BilliardsBall
Veteran Member
Then I find your opinion on the subject terrifying.
If you are unaware that raping or murdering another human being is a wrong action, without some deity telling you that you shouldn't do it, I have to wonder what is wrong with you. Where is your moral compass and why do you need orders from above in order to recognize that murder and rape are wrong actions? Gee, how would anybody ever know that molesting children is wrong or keeping human beings as slaves is wrong, given that the Bible doesn't bother to say so? You really think that's a difficult concept to figure out?
Christopher Hitchens said it like this:
"The test I apply in my book, a fairly good, pragmatic, American test, is what do you do when no one's looking? The fact is someone is looking. You have an internal conversation with yourself where you don't want to look or feel bad. I don't think this comes from God. I think it comes as part of our evolution. Darwin points out, and others have noticed since, that there are animals who behave ethically to one another. They have solidarity; they have family groups; they seem able to feel sympathy; they certainly come to each other's aid, in the case of some of the higher mammals.
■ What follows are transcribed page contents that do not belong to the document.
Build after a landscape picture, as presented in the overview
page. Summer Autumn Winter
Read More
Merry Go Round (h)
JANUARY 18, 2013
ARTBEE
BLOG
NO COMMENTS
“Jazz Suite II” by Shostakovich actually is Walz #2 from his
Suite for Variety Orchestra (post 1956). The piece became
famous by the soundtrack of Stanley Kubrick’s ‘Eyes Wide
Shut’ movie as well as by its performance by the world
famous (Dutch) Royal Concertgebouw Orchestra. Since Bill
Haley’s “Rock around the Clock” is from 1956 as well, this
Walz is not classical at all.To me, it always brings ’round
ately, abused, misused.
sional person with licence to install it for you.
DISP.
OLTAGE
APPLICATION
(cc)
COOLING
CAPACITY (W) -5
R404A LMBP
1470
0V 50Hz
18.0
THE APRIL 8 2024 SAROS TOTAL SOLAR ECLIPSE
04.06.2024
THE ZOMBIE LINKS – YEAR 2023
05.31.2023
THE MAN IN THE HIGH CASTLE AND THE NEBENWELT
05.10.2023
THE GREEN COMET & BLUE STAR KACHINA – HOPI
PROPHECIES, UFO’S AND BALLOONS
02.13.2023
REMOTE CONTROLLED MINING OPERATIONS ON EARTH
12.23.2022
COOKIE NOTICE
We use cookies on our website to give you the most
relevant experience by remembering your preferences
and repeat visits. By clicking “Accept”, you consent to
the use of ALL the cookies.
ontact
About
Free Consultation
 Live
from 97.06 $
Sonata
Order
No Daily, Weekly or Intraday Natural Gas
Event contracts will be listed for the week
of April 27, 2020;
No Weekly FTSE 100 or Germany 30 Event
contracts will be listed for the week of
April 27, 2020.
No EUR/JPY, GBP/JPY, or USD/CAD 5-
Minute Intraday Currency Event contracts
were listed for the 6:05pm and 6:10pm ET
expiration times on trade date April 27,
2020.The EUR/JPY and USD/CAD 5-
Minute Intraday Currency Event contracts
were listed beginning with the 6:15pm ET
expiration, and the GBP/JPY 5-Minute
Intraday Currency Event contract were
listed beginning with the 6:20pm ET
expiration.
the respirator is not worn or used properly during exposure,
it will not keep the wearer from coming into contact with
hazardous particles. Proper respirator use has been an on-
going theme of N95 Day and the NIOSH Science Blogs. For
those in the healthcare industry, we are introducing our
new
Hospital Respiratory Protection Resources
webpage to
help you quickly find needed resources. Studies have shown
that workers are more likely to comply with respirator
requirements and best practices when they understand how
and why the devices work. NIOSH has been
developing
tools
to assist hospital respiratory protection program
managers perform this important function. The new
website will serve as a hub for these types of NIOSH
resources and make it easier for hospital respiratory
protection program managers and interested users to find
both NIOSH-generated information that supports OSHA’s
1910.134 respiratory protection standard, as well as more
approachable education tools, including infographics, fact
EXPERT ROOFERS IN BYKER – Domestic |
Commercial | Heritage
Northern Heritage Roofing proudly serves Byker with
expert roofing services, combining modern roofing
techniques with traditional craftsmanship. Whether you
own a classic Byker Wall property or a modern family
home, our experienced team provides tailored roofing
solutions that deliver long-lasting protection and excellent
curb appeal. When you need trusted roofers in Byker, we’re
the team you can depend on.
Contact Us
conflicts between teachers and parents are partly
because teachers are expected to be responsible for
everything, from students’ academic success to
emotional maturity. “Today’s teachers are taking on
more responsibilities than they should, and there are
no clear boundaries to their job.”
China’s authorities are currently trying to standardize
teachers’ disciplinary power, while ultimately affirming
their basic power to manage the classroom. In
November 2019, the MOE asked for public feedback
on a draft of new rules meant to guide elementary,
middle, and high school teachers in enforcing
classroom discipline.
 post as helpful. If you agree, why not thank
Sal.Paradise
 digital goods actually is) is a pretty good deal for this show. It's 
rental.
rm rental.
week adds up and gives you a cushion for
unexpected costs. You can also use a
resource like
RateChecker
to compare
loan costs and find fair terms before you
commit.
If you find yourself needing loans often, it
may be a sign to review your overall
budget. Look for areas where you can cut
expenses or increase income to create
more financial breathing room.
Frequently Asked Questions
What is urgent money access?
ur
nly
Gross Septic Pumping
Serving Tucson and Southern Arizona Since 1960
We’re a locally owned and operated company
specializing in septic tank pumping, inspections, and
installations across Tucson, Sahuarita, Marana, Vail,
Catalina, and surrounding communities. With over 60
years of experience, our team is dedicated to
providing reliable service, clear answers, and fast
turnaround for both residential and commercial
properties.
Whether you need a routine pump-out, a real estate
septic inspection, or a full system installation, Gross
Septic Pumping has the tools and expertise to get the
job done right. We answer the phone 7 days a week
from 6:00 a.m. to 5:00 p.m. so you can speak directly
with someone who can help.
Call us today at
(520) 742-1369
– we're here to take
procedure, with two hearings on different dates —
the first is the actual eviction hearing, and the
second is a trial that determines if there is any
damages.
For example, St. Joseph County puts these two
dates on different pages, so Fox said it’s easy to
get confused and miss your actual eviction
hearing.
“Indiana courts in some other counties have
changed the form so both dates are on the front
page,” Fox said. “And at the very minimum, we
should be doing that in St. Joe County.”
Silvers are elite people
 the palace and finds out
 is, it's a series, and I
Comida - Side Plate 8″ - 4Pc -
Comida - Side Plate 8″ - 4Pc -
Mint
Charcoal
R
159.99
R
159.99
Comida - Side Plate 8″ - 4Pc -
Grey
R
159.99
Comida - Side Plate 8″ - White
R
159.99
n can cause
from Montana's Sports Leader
I think our morality evolved, and I don't believe that my Jewish ancestors thought that perjury and murder and theft were okay until they got to Mount Sinai and were told no dice."
Hitchens Debates Transcripts: Hitchens vs. Roberts, Hugh Hewitt Show
You are making subjective, presentist statements, that neither reflect the "savages" we study in anthropology, nor Darwinism or Social Darwinism. And Hitchens or no, the Jews were leaders in telling the rest of the world how to be moral. The difference between what Jesus taught and what the Romans then lived is VAST.